Es war doch kein Fehler von meinem Vater als Heranwachsende einiges gelernt zu haben. Darunter war neben einem großen Wissen um die klassische Musik auch das Feilschen: Er brachte mir alle Tricks bei, die Männer so beim Aushandeln von ‚Deals‘ drauf haben, um sich dabei gegenseitig über‘s Ohr zu hauen. Meine Mutter sagte damals zu ihm nicht nur einmal: „Mein Gott, sie ist doch ein Mädchen, Du erziehst sie wie einen Jungen!“
Jetzt wurde es schon langsam dunkel, und ich begab mich schnell und zufrieden auf den Rückweg in mein Dorf.
Zu Hause fand ich den Metallzylinder in meinem Rucksack wieder und betupfte die Fuge des Schraubverschluss mit etwas Essig. Es zischte, nach ein paar Tropfen Öl und mit etwas Geduld, konnte ich ihn endlich drehend öffnen.

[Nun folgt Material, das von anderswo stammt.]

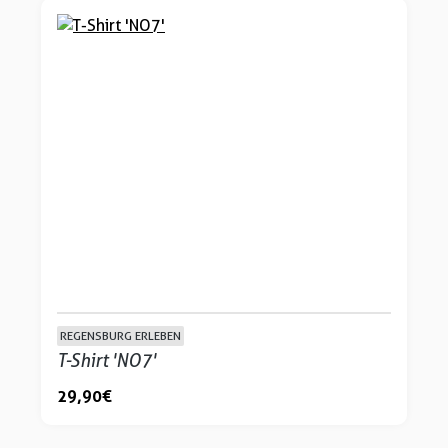
REGENSBURG ERLEBEN
T-Shirt 'NO7'
29,90 €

Darin befand sich ein Kinoplakat aus Zeiten vor der Katastrophe. Es war eine blonde Frau mit einem großen Busen in einem weißen Neckholder-Kleid zu sehen. Sie stand auf einem Gitterschacht, aus dem wohl ein Luftzug nach oben wehte und ihren weiten leichten Rock in die Höhe hob. Das Gesicht der Frau zeigte, dass sie zwar erschrocken versuchte, aus Scham ihren Rock nach unten zu ziehen, die schelmische Komponente ihres Lächelns signalisierte dem Betrachter jedoch deutlich, dass sie dem Windhauch aus dem Schacht eher dankbar war, dass er die Entblößung ihrer wunderschönen Beine vorgenommen hatte, um ihre perfekten Konturen und Reize ihrem Begleiter oder einem anderen Mann zu zeigen, dem sie gerade auffiel. Auf diese Weise blieb sie einerseits eine schamhafte junge Frau, und nur der böse Wind war schuld an ihrer Verruchtheit! ‚Die Verführungskunst der Frauen bestehen darin, diesen Spagat zwischen Scham und Raffinesse perfekt zu beherrschen. Die Heilige und die Hure!‘, fiel meinem männlichen Teil in mir dazu ein. Meine weibliche Seite hatte nur ein verachtendes Wort dafür: ‚Flittchen!‘. Auf dem Plakat war neben der Frau eine schwungvolle Unterschrift zu lesen.
Ich fand eine leere Wand und hängte das Plakat auf. Nicht, dass ich es besonders schön gefunden hätte. Aber die kahle Wand mit dem Plakat gefiel mir besser als ohne.